The school district never disclosed the specific reason for its investigation, so it was never made clear for what reason she was under investigation. However, the judge in Van Wyk’s decision stated that she could not find any proof that a teacher, parent, or student had ever voiced a complaint regarding the BLM flag during the academic year.
After being ejected from her classroom, Donofrio filed a lawsuit against Duval County Public Schools in the spring of 2021. Richard Corcoran, the state’s education commissioner at the time, spoke candidly about the lawsuit when he addressed it in public, saying at a community college that “We made sure she was being terminated.”
However, Donofrio had not yet been fired. In August 2021, she reached a $300,000 settlement with the school district, but she chose not to return to the classroom. Even after a year, she was still unaware of the truth behind the accusations made against her, but Florida Governor Ron DeSantis was already campaigning on his “anti-woke” views, and Manny Diaz, the commissioner of education who took Corcoran’s place as commissioner, supported Donofrio’s dismissal.
Diaz filed a complaint asking for Donofrio’s license to be revoked.

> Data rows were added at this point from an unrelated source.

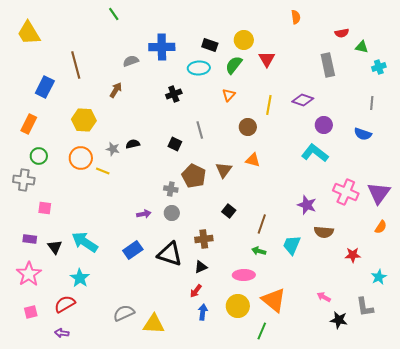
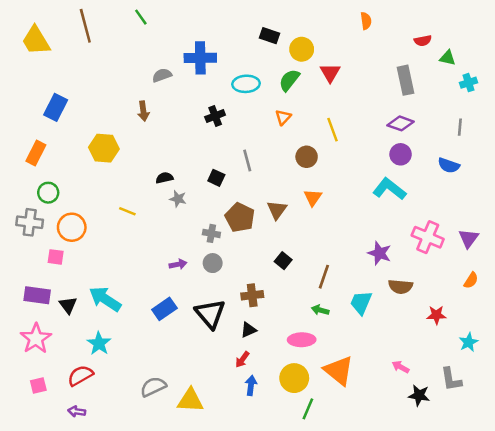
black rectangle: (210, 45) -> (269, 36), moved
brown line: (76, 65) -> (85, 26), moved
brown arrow: (116, 90) -> (143, 111), turned 140
purple diamond: (303, 100) -> (401, 123), moved
yellow line: (269, 105) -> (333, 130), turned -30
gray star: (113, 149) -> (178, 199), moved
orange circle: (81, 158) -> (72, 227), moved
orange triangle: (253, 160) -> (313, 198), turned 49
purple triangle: (379, 193) -> (469, 238), size x0.7
purple rectangle: (30, 239) -> (37, 295), size x1.5
black triangle: (170, 254) -> (210, 314), turned 32
green line: (262, 331) -> (308, 409), moved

By allowing the display of “Robert E. Lee is a gang member” masks and hanging the BLM flag, he said she had broken professional codes of conduct, exposed her students to hazardous learning environments, and failed to draw a boundary between her personal beliefs and the school’s.
Judge Van Wyk disagreed, saying
“the record is devoid of any evidence that display of the masks in respondent’s classroom failed to protect her students from conditions harmful to learning or to their mental or physical health or safety.”

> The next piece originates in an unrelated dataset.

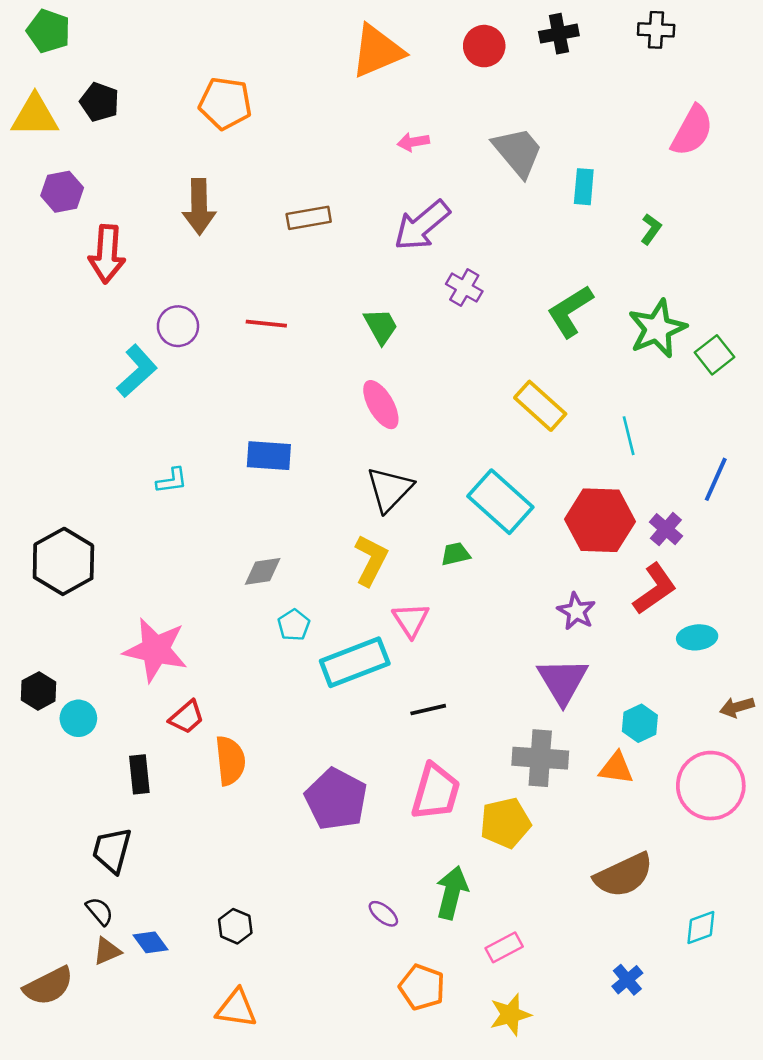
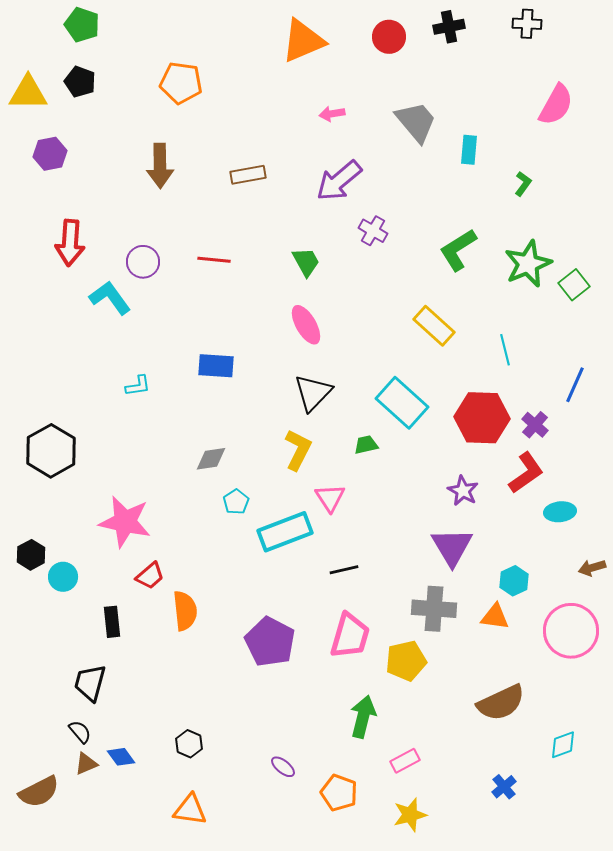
green pentagon: (48, 31) -> (82, 25), moved
red arrow: (107, 254) -> (70, 243), moved
cyan L-shape: (137, 371) -> (110, 298), turned -84
purple ellipse: (383, 914) -> (283, 767), moved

“To the contrary, the record reflects that the school environment became hostile after administration removed the flag and that Principal [Timothy] Feagins had to work hard, meeting with students and making extra efforts to assure students that he supported them and that their lives did indeed matter to him,” wrote Van Wyk.
The flag had been flying long before any policy forbadding it, the judge added. Van Wyk acknowledged that Donofrio went too far in permitting the Robert E. Lee masks to be worn or shown in her classroom, given that the incident took place during the school’s dispute over a name change and that the school’s policy on the matter was unambiguous.

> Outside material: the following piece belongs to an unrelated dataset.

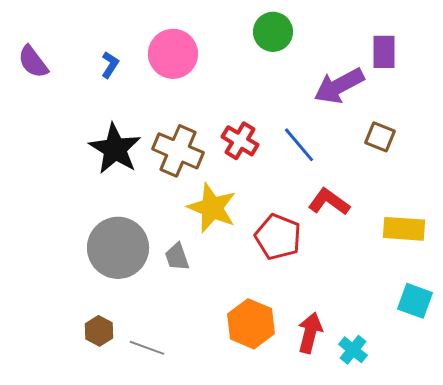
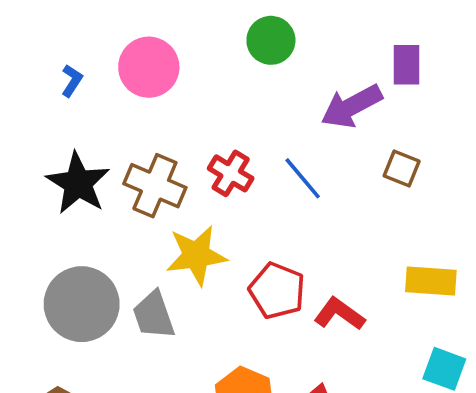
red L-shape: (329, 202) -> (339, 314), moved
yellow star: (212, 208) -> (196, 255), turned -30
gray trapezoid: (177, 257) -> (154, 315), size x1.4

Donofrio expressed her satisfaction with the result to the local NBC affiliate WTLV.
“The last three years have been without a doubt the hardest years of my life,” She stated
“The circus that DCPS put not just me but our community through, our children through — this painful, painful chapter, it was all completely unnecessary.” she added.
Donofrio declared she would remain in Jacksonville to carry on her student assistance work.
“Affirming Black students is our professional responsibility as teachers to do, it’s not something that should cost someone their job, it’s not something that should cost someone their teaching license and today in the state of Florida, it didn’t,” she said.
The education commission’s decision was made just a few weeks after the Eleventh Circuit Court of Appeals severely rejected DeSantis’ “Stop W.O.K.E. Act” legislation.
Judge Britt Grant of the appellate court held that the statute, which prohibits talking about diversity or race in the workplace, penalized some points of view and was therefore “the greatest First Amendment sin.”